Now, the ABI personal injury protocol, created during the last two weeks, has been signed by around 150 law firms. It’s not perfect, but it will surely be adapted and amended to enhance its effectiveness.

An ACSO-led initiative has agreed changes to non-Medco reporting and rehabilitation, building on work already done by Medco itself. The prime objective is to move medical reports and rehabilitation to remote operating, so ensuring injured people can settle their claim and, more importantly, continue to receive treatment they need, rather than use the NHS.

Protocol signatories have been careful to stress that these are temporary measures to help the industry survive through Covid-19, but I disagree. Once the genie of collaboration is fully out of the bottle it can’t be stoppered.

And it is self-evidently in the interests of customers that collaboration is nurtured. If the claims industry as a whole had agreed a protocol for the personal injury reforms, there would have been no need for government intervention, and resulting legislation which has created a multitude of problems that risk customer detriment..
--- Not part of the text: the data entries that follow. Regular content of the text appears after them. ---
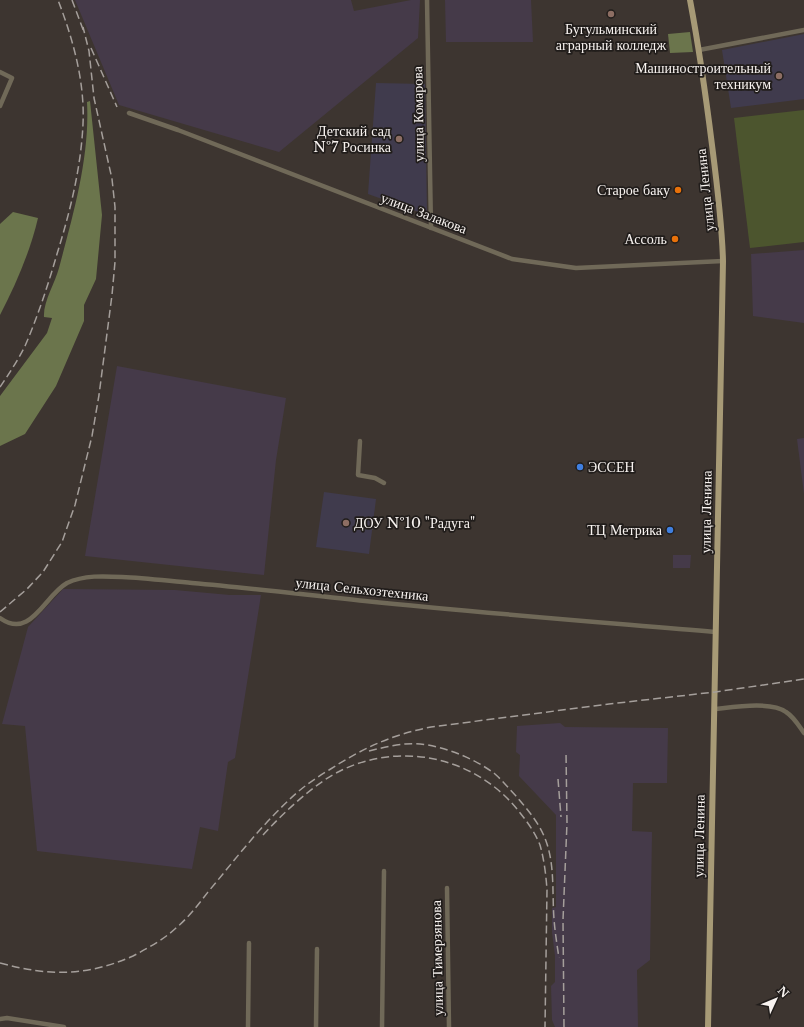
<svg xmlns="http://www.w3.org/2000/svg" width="804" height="1027" font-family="'Libre Baskerville',serif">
	<rect width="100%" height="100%" fill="#3d3530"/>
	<!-- industrial -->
	<g fill="#453a49">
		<polygon points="75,0 351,0 354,11 411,0 420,0 418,38 279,152 119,105"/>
		<polygon points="445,0 531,0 533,42 446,42"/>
		<polygon points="804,250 804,323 753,316 751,254"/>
		<polygon points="117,366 286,398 276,460 264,575 85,556"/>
		<polygon points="804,438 804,494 797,439"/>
		<polygon points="673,555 691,555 690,568 673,568"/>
		<polygon points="63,589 175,590 230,595 261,595 235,758 228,762 218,831 200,827 192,869 37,851 25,726 2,724 28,627"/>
		<polygon points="560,723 565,727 668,728 667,783 633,783 632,831 652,832 650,960 637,970 638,1027 555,1027 552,1020 551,986 555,982 555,956 552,933 552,908 556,907 556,815 519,776 520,755 516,752 517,726"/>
	</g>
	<!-- education -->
	<g fill="#403b4d">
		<polygon points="804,34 804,99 731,108 722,50"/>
		<polygon points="376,83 425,84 427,215 368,194"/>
		<polygon points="324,492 376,499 369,554 316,547"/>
	</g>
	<!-- green -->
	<polygon fill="#4c552e" points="804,110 804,242 750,248 734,118"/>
	<!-- forest -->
	<g fill="#6b754c">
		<polygon points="690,32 693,52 670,53 668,34"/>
		<path d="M90,101L102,215L96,279L84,305V321L56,386L25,434L0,446V396L47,333L52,318L44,317C43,302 55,283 59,268C73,215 90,157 87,102Z"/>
		<path d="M13,212L38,218C30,252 16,284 0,315V224Z"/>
	</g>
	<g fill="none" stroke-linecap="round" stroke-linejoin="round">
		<!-- minor -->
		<g stroke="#706958" stroke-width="4.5">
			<polyline points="427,0 431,228"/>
			<polyline points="699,50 804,30"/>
			<polyline points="0,72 12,78 0,106"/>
			<polyline points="129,113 178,130 512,259 576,268 723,261"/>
			<polyline points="360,441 358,475 375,478 384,483"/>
			<path d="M0,618C31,640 44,596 67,583C84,575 104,576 122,577C145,578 169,581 192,583C250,588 307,595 365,601C481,613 598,622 715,632"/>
			<path d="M715,709C734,707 771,701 786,712C794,717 799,726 804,733"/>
			<polyline points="447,888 449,1027"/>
			<polyline points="0,1019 7,1018 64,1027"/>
			<polyline points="248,1027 249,943"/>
			<polyline points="316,1027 317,949"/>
			<polyline points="382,1027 384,871"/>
		</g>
		<!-- major -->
		<path stroke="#a79a76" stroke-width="6" d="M690,0C699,48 706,97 712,145C717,184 722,222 723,261L708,1027"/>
		<!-- rail -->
		<g stroke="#a59f9b" stroke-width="1.5" stroke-dasharray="8 4" stroke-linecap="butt">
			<polyline points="72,0 84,32"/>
			<polyline points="91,48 117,107"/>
			<path d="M0,387C9,374 18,360 25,346C38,316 48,285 57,254C70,212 81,168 83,124C85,82 73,39 58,0"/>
			<polyline points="0,612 27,589 43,572 62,542 75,505 92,436 99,395 112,295 115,262 115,207 112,179 94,98 89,51 83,27"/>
			<path d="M369,751C381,748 393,745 405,744C433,741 473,757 495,774C503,781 509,789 516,796C528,810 540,824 546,841C555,866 552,893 554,919C555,932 557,945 559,958"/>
			<polyline points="558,779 561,817"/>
			<path d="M263,835C283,813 316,782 342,770C403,741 475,758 517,809C526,820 535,832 540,845C544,859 546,875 547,890L545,1027"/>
			<path d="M0,963C49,976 85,977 133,956C148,948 163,940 176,928C188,918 198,905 208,892C234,861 258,829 288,801C300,789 314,779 329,770C363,748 391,735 431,727L609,704L715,692L804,679"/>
			<polyline points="564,1027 563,920 567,823 566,752"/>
		</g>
	</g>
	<!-- markers -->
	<g fill="#8d6e63" stroke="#211d1b" stroke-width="1.5">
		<circle cx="611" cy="14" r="4"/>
		<circle cx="779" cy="76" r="4"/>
		<circle cx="399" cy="139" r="4"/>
		<circle cx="346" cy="523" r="4"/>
	</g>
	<g fill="#e8710a" stroke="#211d1b" stroke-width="1.5">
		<circle cx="678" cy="190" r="4"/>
		<circle cx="675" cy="239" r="4"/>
	</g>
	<g fill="#3f7fe0" stroke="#211d1b" stroke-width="1.5">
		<circle cx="580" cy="467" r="4"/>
		<circle cx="670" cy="530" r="4"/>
	</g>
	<g text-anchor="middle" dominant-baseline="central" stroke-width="3.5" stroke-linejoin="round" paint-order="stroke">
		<!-- poi labels -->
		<g font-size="14" fill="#f8f3f0" stroke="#211d1b" text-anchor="end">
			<text x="611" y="29" text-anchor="middle">Бугульминский<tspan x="611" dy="16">аграрный колледж</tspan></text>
			<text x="771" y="68">Машиностроительный<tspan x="771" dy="16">техникум</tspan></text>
			<text x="391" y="131">Детский сад<tspan x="391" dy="16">№7 Росинка</tspan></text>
			<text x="670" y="190">Старое баку</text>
			<text x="667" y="239">Ассоль</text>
			<text x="588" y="467" text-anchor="start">ЭССЕН</text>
			<text x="354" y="523" text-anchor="start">ДОУ №10 "Радуга"</text>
			<text x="662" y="530">ТЦ Метрика</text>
		</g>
		<!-- street labels -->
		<g font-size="14" fill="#f8f3f0" stroke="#211d1b">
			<text transform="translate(418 114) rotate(-91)">улица Комарова</text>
			<text transform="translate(705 190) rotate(-96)">улица Ленина</text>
			<text transform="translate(424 213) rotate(21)">улица Залакова</text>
			<text transform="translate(706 512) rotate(-89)">улица Ленина</text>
			<text transform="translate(362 589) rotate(6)">улица Сельхозтехника</text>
			<text transform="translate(699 836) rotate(-89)">улица Ленина</text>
			<text transform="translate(437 958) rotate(-91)">улица Тимерзянова</text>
		</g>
	</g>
	<!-- north arrow -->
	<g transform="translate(776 999) rotate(46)" stroke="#211d1b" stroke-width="3" paint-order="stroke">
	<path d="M0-3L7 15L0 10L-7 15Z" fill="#f8f3f0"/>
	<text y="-6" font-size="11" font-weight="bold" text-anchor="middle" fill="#f8f3f0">N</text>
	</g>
</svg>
Now it’s been confirmed that the LiP portal will be delayed until next year, we should use the extra time and the precedents set by the new protocols to rethink what we’re trying to do. If we can compromise on PI claims now, as well as medical reporting and rehab, why not the whiplash reforms, or clinical negligence, or the nature of compensation itself, where the principle of money-based redress has caused decades of venality and poor behaviour.

The current crisis threatens the status quo…. but it threatens it in a good way as well as bad. Of course, many businesses are understandably worried about their survival if the lockdown continues, but the preservation instinct has generated very different approaches to problem-solving which are hugely exciting for the future.

After wars finished, collaborators usually met a sticky end. The word still has a pejorative meaning, but only if you view our business as a binary conflict between implacable enemies.

I urge the whole of the claims industry to see ourselves and what we do through a different lens. It might just give us a clue as to how we will conduct business when this is all over.